It has been tied up in Halifax for more than a decade while a new home for it is sought. As long as it stays there, besides the cost of stripping out asbestos and other components, Canadian taxpayers are footing bills for its storage, monitoring and regular hull repairs to fix leaks.

Documents on the state of the Terra Nova and HMCS Gatineau hint at the rough shape the vessels are in, citing hull leaks, rust, mould growth and possibly dangerous air quality below decks.

The divers won't buy the boat until they have what is known as a sink permit in hand from the government because the government requires that buyers tell them what they plan to do with the ship before they buy it as a condition of sale.

"We need to have that permit, because if we can't sink it, we're not allowed to really do anything else with it, and I don't really have a use for 450 tonnes of floating scrap steel," Ryan said.

The group will continue meeting with government officials and says such projects typically take at least four or five years to being to completion.

_Article ID# 1766731 _


----------



## Pat in Halifax (5 Nov 2009)

An article in yesterday's Chronicle Herald says they (GATINEAU and TERRA NOVA)are sold to a company in Pictou to be cut up for scrap. Hints at an attempt to retain as a museum piece and/or dive reef unsuccessful.
Nine years of my life (1987 - 1996) in the hallowed flats/messes/machinery spaces on GATINEAU.


----------



## The Bread Guy (17 Nov 2009)

....in this news release:


> On November 17, 2009 the decommissioned destroyer-escort Gatineau will be towed to Pictou, Nova Scotia, where the final stages of disposal will take place. The Terra Nova is scheduled to follow on November 20, 2009. Both tow dates are weather dependent and subject to change.
> 
> A contract for the removal and dismantling of the destroyer-escorts was awarded to AECON FABCO on October 21, 2009, and is valued at approximately $4.2 million. The survey of the two decommissioned destroyer-escorts conducted by AECON FABCO progressed ahead of schedule, allowing the ships to be removed from Dartmouth earlier then anticipated.
> 
> ...


----------



## kincanucks (17 Nov 2009)

kincanucks said:
			
		

> Sailed on the Gatineau from 1979 - 1981 and on the Spaceship from 1984-88.  Both good girls.

___

_Your tasks_
1. According to the thread about the Gatineau and Terra Nova, what conditions do the documents cite as signs of the ships' rough shape? List them all.
2. Using the thread about the Gatineau and Terra Nova, explain why the divers won't buy the boat until they hold a sink permit.
3. Pick up the thread about the Gatineau and Terra Nova from where it stops.

___

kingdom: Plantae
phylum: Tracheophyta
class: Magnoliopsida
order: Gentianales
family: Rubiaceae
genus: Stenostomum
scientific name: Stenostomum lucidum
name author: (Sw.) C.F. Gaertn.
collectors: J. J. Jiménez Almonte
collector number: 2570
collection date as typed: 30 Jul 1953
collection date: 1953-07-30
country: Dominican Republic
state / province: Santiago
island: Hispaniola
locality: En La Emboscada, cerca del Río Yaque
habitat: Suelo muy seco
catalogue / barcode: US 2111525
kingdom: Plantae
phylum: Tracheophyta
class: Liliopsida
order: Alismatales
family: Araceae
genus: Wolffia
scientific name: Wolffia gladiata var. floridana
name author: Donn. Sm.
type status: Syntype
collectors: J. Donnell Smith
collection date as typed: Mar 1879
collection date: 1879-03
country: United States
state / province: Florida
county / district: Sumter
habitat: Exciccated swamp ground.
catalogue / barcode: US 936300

___

_Expected results_
1. Hull leaks, rust, mould growth, and possibly dangerous air quality below decks.

2. As a condition of sale, the government requires buyers to say what they plan to do with the ship before buying it. Ryan says that if they can't sink it, they aren't allowed to do much else with it, and he has no use for 450 tonnes of floating scrap steel.

3.
Well perhaps a drive to Pictou is in order to say a last goodbye to the old girls.  Think they will give me the port and stbd wings since I spent most of my freaking time out there?


----------



## Colin Parkinson (17 Nov 2009)

They certainly would if you were willing to pay. Buy the wheelhouse/bridge and Ops room and have it cut off and transported by barge  to be used as cottage in some remote bay.


----------



## kincanucks (18 Nov 2009)

Colin P said:
			
		

> They certainly would if you were willing to pay. Buy the wheelhouse/bridge and Ops room and have it cut off and transported by barge  to be used as cottage in some remote bay.



Excellent idea then I could give my wife and her mother watch rotations during holidays.


----------



## Pat in Halifax (19 Nov 2009)

I actually have some pics of GATINEAU's "final sailpast" yesterday and am trying to figure out how reduce the resolution (they are a little large). I think I mentioned it already somewhere here but 9 years of my life (1987-1996) etched into her!!! Will get them on somehow today!


----------



## Colin Parkinson (19 Nov 2009)

Upload to photobucket and copy the image link here


----------



## Occam (19 Nov 2009)

If you're at work, any Baselined PC should have MS Picture Manager installed.  You can use the Tools ----> Resize option to reduce them to "Web - Large" size.


----------



## Pat in Halifax (19 Nov 2009)

I am afraid I am not very computer savvy-some work mates may even refer to me as a dinosaur - I cannot figure out how to resize nor how to use photobucket. I will see if my neighbour's 10 year old can help me out when I get home tonight! I did send them to one of you via PM - Help!!!!


----------



## Colin Parkinson (19 Nov 2009)

dinosuars stuck around longer than we have so far!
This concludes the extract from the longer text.